In <14081@dog.ee.lbl.gov> torek@elf.ee.lbl.gov (Chris Torek) writes:

>The load average is computed by iterations of the formula:
>				 -1/k		   -1/k
>	average  =  average     e      +   n (1 - e    )
>	       t	   t-1

Just to give credit where it is apparently due, we should note that the
concept of an exponentially-decaying measure of the number of jobs in
the ready queue was probably invented in the TENEX operating system,
which ran on DECsystem-10 machines.  BSD seems to have borrowed the
idea from there and given it a life of its own.
-- 
Rahul Dhesi <dhesi@cirrus.COM>
UUCP:  oliveb!cirrusl!dhesi

stodola@orion.fccc.edu (Robert K. Stodola) (06/12/91)

In article <14081@dog.ee.lbl.gov> torek@elf.ee.lbl.gov (Chris Torek) writes:

>In article <MEISSNER.91May31111801@curley.osf.org> meissner@osf.org
>(Michael Meissner) writes:
>>Another thing could be the activity to run the various xclock
>>programs, and such.  I would imagine that on timesharing systems with
>>lots of xterms, this could be significant.

	[Much very interesting text deleted here.  Thanks Chris!]

>The solution is simple but requires relatively precise clocks. ...

RECORDS SUPPLIED:
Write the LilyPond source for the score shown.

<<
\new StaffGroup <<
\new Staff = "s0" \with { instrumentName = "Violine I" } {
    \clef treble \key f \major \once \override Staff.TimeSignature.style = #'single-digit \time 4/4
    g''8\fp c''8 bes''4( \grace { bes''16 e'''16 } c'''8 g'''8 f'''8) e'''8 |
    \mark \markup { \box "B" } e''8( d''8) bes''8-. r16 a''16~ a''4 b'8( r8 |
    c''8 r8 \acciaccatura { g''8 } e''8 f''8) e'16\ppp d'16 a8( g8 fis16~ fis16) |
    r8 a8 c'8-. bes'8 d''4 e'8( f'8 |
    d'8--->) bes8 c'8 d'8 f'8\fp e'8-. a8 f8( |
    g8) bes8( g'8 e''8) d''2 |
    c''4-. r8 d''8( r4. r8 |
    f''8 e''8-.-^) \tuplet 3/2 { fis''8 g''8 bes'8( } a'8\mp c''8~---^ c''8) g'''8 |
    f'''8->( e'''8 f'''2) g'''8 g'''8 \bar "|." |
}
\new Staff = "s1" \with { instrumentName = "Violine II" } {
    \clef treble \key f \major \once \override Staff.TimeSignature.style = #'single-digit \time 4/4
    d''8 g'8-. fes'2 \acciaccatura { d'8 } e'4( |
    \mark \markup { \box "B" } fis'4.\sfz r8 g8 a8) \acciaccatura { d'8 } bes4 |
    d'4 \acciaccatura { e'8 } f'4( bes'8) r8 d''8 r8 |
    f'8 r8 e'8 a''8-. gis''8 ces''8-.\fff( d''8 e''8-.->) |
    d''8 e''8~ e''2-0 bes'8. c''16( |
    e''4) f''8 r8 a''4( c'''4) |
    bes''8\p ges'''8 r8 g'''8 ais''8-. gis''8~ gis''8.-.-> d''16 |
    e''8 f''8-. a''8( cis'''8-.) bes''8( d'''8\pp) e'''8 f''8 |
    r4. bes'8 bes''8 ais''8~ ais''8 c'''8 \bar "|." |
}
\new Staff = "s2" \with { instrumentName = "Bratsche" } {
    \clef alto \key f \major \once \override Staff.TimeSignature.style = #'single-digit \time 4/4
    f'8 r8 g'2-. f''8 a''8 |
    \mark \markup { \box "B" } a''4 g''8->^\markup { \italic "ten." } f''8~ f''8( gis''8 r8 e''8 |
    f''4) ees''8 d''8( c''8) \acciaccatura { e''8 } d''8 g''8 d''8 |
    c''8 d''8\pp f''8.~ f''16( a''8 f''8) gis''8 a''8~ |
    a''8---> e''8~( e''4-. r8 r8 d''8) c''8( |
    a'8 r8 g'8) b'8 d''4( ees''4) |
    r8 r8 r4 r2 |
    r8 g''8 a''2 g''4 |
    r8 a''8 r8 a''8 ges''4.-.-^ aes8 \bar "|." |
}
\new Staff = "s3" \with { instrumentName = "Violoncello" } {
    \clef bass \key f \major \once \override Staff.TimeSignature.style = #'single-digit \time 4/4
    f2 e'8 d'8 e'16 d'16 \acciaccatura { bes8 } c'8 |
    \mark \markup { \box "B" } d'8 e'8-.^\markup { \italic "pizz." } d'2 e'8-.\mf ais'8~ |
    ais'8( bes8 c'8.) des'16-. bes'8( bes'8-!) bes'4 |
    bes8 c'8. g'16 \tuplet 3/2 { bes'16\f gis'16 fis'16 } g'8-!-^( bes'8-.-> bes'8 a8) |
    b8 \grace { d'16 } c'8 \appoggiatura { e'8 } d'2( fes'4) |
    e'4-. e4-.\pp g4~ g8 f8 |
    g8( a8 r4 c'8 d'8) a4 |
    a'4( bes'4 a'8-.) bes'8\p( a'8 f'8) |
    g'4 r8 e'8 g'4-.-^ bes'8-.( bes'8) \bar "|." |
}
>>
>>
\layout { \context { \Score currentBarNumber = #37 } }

EXERCISE DIRECTIONS:
In the load-average discussion, in which operating system was the exponentially-decaying measure of jobs in the ready queue probably invented? The records have no connection to the load-average discussion.

TASK RESPONSE:
It was probably invented in TENEX, which ran on DECsystem-10 machines.